Déborah remet un disque dur à Irène. Il s'agit d'une copie de celui de l'ordinateur de Cassandra. Une partie des informations que détenaient Cassandra et d'autres plus compromettantes sur les meurtres de Deltas. Il manque clairement certains dossiers. Irène découvre que Cassandra avait placé des espionnes auprès de plusieurs Alphas. Elle préparait un coup d'État pour renverser Déborah, avec cinq autres Alphas. Sophie, Célia, Katia, Marie, Clara. Les cinq Alpha Tortionnaires. Les Delta assassinées étaient des femmes qui ont voulu informer Déborah de la situation. Cassandra a fait tuer ces femmes. Irène et Igor découvrent un vaste réseau de crime organisé. Vol, prostitution, tortures, meurtres, un réseau géré par Cassandra.

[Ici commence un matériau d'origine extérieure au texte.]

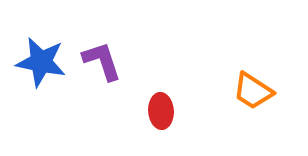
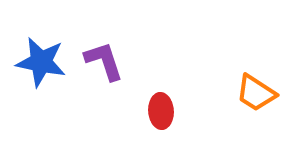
purple L-shape: moved 2 px right
orange trapezoid: moved 3 px right, 2 px down
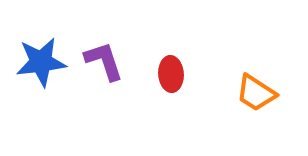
blue star: rotated 18 degrees counterclockwise
red ellipse: moved 10 px right, 37 px up
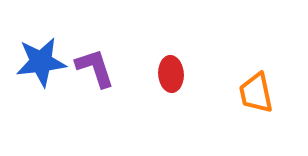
purple L-shape: moved 9 px left, 7 px down
orange trapezoid: rotated 45 degrees clockwise
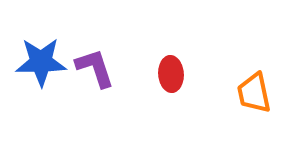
blue star: rotated 6 degrees clockwise
orange trapezoid: moved 2 px left
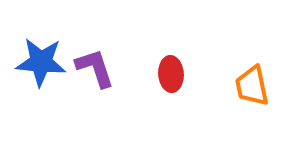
blue star: rotated 6 degrees clockwise
orange trapezoid: moved 2 px left, 7 px up
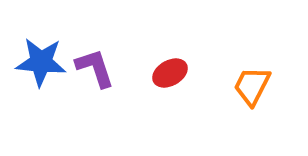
red ellipse: moved 1 px left, 1 px up; rotated 64 degrees clockwise
orange trapezoid: rotated 39 degrees clockwise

Lorsqu'elle fut destituée par Inès, les cinq femmes reprirent le flambeau, sans avoir toutes les informations. Elles mirent un an et cinq mois à retrouver Cassandra. Maintenant, Cassandra est déterminée à se venger de toutes celles qui l'ont trahi. Inès fournit une liste de femmes, des Deltas principalement, qui ont trahi Cassandra et dont la vie est aujourd'hui en danger. D'autres qui détiennent des informations capitales dont il faut s'emparer.
Les rebelles parcourent la liste. Soudain, Rudolf voit un nom qu'il connaît. Delta Ambre. Son ancienne propriétaire. Elle a fourni des renseignements à Inès et détient des informations dont Cassandra veut s'emparer. Elle est sur la liste prioritaire des personnes en danger de mort. Il décide d'aller lui-même récupérer les informations.